Some of the recipients were noncharitable organizations in which top MTA officials served on boards or councils.
The report doesn't seem to address the obvious question in our minds — why in the world the Turnpike Authority is using our toll money to make donations at all?
While it is nice that the authority and its officials have generous natures, shouldn't they be making such donations out of their own pockets?
And what exact benefit does a donation produce for the toll-paying public?
As we mentioned, this isn't the first time the MTA has raised eyebrows for its questionable spending.
A Sun Journal story in 2007 reported that the authority spent $26,000 to send five representatives to the International Bridge, Tunnel and Turnpike Association conference in Vienna, Austria.
The Sun Journal found that other states sent fewer people and for far less money.
The Oklahoma Turnpike Authority, for instance, oversees six times as many miles of highway, but sent only three employees to the same conference for a total of about $6,400.

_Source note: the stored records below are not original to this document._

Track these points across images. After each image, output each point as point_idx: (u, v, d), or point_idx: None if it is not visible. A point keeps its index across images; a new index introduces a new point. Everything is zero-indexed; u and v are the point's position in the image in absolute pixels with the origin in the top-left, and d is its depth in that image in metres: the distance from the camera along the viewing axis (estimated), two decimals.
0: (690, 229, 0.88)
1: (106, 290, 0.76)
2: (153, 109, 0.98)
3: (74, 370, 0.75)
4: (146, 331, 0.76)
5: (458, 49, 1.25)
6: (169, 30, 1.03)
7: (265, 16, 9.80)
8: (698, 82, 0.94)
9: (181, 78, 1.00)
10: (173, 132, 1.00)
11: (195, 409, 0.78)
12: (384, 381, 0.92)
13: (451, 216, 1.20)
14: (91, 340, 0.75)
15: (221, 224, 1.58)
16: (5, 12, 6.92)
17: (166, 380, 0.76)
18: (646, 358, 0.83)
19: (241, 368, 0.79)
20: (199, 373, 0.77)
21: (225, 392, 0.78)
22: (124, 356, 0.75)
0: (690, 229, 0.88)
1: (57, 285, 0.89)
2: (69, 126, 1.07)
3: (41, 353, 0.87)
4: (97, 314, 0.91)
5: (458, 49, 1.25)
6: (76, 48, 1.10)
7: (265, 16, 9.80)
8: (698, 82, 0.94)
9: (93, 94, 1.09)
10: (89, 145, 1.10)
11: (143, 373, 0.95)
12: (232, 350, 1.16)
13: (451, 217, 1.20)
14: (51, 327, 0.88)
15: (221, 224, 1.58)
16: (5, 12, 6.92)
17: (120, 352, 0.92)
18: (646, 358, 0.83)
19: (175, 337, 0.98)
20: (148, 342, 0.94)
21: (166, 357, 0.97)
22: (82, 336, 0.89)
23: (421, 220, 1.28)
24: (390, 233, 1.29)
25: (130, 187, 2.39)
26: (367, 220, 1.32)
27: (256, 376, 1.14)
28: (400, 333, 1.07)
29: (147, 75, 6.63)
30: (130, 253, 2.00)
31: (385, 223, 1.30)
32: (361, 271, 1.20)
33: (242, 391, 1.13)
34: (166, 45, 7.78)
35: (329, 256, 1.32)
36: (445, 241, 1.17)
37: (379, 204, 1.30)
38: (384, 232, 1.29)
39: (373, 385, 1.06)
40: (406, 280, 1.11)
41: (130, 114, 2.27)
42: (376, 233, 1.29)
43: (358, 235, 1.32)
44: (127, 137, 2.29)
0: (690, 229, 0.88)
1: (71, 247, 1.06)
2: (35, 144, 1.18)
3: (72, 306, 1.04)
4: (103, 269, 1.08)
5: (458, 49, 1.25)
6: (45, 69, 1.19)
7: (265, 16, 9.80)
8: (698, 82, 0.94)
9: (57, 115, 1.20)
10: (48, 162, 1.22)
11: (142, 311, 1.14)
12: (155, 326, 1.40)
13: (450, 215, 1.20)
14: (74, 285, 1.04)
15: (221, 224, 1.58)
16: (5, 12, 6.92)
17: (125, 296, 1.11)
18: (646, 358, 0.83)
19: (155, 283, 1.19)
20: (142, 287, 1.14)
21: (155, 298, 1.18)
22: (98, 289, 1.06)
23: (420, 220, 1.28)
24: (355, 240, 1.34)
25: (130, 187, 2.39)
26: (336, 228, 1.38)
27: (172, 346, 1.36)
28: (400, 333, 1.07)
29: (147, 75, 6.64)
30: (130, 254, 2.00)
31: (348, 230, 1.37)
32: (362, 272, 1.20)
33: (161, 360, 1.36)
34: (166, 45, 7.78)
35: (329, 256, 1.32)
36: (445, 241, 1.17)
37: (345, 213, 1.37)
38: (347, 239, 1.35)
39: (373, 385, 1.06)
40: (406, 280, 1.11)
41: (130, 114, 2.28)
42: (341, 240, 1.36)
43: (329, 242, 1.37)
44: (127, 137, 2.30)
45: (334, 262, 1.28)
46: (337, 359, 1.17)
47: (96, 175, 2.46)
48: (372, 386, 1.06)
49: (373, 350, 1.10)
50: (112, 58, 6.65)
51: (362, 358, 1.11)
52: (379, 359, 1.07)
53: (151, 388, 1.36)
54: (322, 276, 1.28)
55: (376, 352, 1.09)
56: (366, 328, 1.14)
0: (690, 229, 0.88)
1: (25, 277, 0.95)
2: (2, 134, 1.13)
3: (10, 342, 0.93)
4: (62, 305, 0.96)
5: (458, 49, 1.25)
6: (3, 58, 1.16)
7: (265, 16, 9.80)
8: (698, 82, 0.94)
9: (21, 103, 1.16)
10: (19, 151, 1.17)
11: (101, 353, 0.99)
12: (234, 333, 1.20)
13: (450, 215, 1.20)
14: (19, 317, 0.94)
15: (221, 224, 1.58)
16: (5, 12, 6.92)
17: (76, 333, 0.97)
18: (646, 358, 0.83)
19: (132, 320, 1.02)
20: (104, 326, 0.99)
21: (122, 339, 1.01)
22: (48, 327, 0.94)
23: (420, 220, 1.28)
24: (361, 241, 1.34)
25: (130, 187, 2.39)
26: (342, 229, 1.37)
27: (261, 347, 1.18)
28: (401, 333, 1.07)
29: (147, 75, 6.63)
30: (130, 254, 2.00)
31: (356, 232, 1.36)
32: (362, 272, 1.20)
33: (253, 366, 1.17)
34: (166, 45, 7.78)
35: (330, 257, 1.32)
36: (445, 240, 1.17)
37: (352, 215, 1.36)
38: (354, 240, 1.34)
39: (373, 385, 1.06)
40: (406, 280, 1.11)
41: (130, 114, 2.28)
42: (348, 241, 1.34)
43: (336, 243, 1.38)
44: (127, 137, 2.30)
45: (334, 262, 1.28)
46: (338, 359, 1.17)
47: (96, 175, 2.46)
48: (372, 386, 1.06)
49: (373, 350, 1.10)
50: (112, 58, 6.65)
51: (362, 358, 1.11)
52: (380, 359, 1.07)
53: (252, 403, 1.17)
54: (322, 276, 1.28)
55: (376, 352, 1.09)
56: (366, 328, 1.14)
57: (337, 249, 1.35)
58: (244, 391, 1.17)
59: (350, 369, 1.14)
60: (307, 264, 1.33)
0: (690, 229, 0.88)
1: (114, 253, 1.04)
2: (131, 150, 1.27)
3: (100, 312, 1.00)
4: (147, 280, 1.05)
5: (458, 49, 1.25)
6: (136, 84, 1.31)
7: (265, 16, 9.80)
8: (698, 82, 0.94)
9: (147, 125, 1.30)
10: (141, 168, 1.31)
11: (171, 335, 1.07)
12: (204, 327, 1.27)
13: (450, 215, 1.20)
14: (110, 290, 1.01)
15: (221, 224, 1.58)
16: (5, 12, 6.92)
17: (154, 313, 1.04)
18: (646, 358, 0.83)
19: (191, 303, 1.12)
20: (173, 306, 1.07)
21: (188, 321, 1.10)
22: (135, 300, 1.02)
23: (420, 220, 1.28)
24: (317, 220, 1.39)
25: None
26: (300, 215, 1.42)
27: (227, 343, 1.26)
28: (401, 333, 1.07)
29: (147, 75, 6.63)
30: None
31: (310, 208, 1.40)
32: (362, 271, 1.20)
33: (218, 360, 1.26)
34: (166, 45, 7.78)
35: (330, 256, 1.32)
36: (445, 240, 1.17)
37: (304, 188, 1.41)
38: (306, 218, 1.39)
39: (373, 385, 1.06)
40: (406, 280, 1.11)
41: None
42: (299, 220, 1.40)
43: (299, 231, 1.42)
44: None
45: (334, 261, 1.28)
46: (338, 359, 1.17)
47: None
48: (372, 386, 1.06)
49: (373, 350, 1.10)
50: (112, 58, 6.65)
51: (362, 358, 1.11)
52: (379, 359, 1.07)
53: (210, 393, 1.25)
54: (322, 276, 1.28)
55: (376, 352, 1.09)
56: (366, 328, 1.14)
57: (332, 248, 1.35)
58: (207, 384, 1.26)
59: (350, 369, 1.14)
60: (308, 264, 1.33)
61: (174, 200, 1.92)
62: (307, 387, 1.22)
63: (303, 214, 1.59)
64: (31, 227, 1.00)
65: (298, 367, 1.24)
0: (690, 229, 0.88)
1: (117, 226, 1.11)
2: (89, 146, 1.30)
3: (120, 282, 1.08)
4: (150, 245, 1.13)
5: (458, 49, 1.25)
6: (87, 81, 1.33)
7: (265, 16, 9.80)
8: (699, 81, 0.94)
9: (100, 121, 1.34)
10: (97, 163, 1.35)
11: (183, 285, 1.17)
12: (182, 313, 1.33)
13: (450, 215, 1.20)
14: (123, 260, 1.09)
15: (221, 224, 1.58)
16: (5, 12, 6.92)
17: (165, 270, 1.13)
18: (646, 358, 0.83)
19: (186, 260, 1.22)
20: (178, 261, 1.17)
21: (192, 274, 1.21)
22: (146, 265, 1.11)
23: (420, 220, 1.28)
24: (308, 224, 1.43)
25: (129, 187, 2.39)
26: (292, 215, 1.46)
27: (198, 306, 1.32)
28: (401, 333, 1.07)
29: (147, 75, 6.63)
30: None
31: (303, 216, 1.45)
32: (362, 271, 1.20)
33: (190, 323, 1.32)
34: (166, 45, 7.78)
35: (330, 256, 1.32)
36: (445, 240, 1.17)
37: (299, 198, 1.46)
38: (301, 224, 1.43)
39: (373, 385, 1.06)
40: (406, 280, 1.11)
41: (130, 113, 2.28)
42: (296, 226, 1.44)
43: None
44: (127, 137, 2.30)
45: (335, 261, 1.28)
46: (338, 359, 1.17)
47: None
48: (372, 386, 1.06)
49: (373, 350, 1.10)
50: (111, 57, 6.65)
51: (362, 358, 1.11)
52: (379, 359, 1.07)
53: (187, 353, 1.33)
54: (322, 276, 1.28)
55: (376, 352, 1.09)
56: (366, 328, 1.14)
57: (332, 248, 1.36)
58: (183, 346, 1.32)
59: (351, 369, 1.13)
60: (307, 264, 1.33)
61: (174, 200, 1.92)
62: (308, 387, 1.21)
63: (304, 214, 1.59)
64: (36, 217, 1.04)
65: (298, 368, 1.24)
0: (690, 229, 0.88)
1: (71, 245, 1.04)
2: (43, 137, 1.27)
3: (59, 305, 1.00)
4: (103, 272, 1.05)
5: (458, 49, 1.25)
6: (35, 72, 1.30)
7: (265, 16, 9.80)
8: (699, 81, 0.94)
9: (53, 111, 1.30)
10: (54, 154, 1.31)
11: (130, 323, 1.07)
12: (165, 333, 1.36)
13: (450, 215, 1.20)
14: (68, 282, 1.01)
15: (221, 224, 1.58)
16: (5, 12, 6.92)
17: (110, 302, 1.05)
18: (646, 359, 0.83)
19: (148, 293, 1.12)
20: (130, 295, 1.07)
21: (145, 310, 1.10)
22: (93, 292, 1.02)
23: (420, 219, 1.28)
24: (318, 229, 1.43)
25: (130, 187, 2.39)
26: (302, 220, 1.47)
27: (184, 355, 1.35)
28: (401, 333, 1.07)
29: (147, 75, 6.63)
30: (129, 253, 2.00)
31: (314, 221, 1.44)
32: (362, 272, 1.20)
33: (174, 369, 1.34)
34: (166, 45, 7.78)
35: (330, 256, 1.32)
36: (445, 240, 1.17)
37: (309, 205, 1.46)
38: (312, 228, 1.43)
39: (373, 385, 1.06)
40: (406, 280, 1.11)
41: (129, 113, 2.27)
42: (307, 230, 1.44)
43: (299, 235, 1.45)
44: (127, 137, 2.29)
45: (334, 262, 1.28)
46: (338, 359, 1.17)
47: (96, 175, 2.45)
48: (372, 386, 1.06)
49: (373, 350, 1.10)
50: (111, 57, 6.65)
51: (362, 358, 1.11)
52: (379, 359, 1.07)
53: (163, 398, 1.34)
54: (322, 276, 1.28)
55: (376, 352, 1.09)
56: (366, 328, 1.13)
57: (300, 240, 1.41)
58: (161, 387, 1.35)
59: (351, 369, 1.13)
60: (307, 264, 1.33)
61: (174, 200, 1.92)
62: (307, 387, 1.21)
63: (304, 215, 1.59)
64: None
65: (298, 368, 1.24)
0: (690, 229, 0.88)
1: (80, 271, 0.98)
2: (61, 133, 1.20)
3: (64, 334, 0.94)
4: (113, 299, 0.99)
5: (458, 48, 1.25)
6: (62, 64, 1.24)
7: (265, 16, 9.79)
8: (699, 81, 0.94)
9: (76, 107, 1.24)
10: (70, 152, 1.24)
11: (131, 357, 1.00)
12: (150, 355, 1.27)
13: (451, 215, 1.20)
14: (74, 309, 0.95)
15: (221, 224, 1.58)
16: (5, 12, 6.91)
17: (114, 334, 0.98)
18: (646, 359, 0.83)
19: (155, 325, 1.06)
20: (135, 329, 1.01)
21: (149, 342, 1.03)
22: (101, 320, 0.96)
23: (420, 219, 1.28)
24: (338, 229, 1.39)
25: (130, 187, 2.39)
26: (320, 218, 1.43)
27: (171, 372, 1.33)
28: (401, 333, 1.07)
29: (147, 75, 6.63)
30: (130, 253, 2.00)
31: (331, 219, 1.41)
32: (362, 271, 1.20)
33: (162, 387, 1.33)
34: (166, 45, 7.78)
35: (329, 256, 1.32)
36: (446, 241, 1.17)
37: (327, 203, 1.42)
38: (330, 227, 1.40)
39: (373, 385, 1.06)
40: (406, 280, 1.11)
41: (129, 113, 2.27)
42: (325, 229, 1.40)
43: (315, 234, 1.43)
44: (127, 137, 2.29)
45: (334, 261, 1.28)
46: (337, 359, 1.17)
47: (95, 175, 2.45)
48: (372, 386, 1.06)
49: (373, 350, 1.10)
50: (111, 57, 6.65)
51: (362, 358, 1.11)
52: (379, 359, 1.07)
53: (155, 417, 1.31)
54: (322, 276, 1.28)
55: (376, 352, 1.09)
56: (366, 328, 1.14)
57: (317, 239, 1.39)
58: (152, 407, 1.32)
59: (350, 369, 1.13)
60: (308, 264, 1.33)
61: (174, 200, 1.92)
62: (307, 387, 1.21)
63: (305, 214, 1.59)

Other states with far larger systems sent no one at all.
The year before, it was revealed that nine authority managers and advisers were treated to a $1,300 dinner by a consultant who included a $295 bottle of wine.
The MTA was established in 1941 to build a roadway. The road was built and paid for 70 years ago, but the tolls remain.
The Maine DOT has proven capable of maintaining the free section of coastal 295 as well as the free interstate north of Augusta
It is plainly unfair, and an economic development disadvantage, that western Maine doesn't have an equal toll-free system linking its communities.
The opinions expressed in this column reflect the views of the ownership and editorial board.